JOB
Rewrite the material from the line containing "Amazon Web Service" through the end of the material, replacing "Server Setting" with "Server Configuration" and leaving everything else unchanged. Leave the pictures out.

┌────────

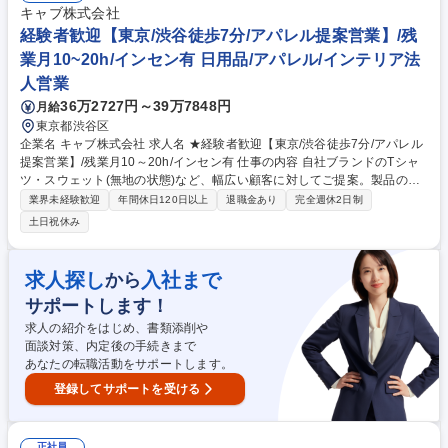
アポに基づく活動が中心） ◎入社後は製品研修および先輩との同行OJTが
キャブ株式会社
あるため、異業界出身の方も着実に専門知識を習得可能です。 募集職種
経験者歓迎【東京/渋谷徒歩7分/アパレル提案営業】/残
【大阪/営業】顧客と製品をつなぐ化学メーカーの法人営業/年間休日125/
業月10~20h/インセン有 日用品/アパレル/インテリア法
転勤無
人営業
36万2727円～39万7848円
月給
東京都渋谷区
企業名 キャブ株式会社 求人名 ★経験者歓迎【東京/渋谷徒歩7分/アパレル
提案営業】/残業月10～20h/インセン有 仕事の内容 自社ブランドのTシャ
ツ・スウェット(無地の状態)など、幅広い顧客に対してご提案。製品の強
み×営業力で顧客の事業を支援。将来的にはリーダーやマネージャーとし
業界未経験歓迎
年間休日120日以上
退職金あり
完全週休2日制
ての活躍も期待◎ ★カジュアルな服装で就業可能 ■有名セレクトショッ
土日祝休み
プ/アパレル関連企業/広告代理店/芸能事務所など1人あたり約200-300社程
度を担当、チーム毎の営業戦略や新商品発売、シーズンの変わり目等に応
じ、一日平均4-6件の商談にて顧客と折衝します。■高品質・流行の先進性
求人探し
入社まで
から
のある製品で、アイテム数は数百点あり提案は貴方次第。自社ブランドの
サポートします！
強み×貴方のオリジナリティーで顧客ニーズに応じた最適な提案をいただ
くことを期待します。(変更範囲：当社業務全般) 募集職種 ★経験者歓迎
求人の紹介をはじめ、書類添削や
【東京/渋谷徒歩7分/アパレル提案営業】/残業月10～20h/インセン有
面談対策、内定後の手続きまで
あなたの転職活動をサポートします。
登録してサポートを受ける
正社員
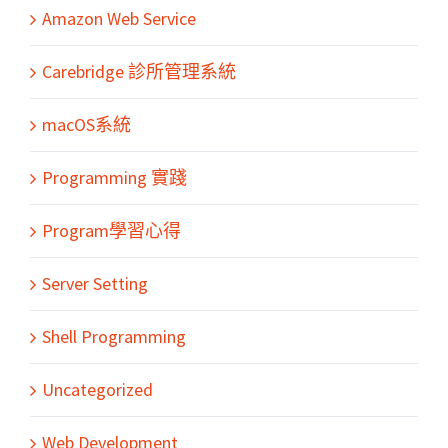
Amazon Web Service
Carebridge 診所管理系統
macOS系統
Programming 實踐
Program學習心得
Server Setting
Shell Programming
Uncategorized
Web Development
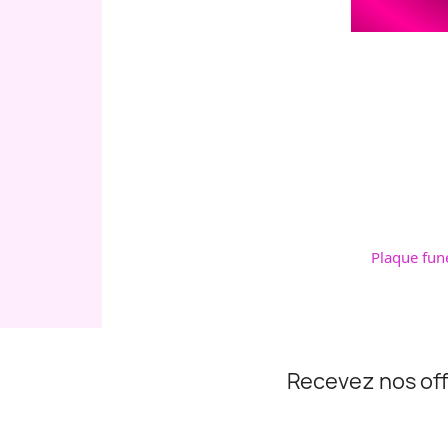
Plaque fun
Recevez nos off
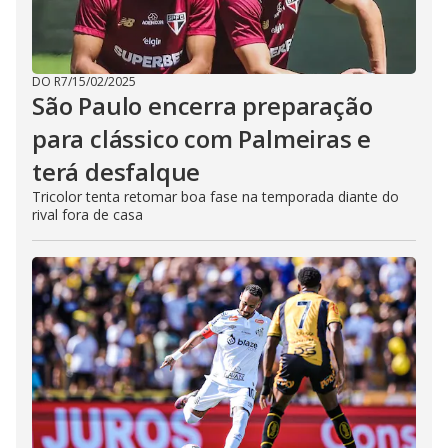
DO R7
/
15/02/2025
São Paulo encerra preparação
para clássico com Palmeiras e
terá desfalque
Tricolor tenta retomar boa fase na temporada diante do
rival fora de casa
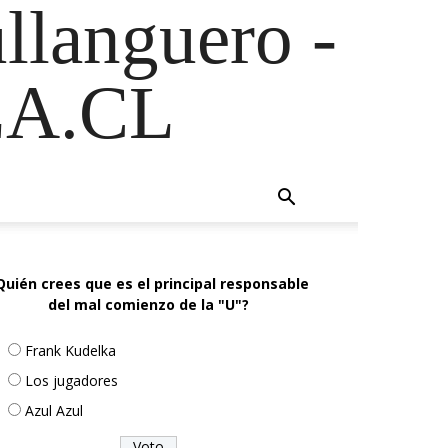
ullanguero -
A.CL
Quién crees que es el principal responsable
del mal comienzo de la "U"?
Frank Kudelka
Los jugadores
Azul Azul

└────────

EXERCISE OUTPUT
Amazon Web Service
Carebridge 診所管理系統
macOS系統
Programming 實踐
Program學習心得
Server Configuration
Shell Programming
Uncategorized
Web Development
Plaque fun
Recevez nos off
DO R7
/
15/02/2025
São Paulo encerra preparação
para clássico com Palmeiras e
terá desfalque
Tricolor tenta retomar boa fase na temporada diante do
rival fora de casa
ullanguero -
A.CL
Quién crees que es el principal responsable
del mal comienzo de la "U"?
Frank Kudelka
Los jugadores
Azul Azul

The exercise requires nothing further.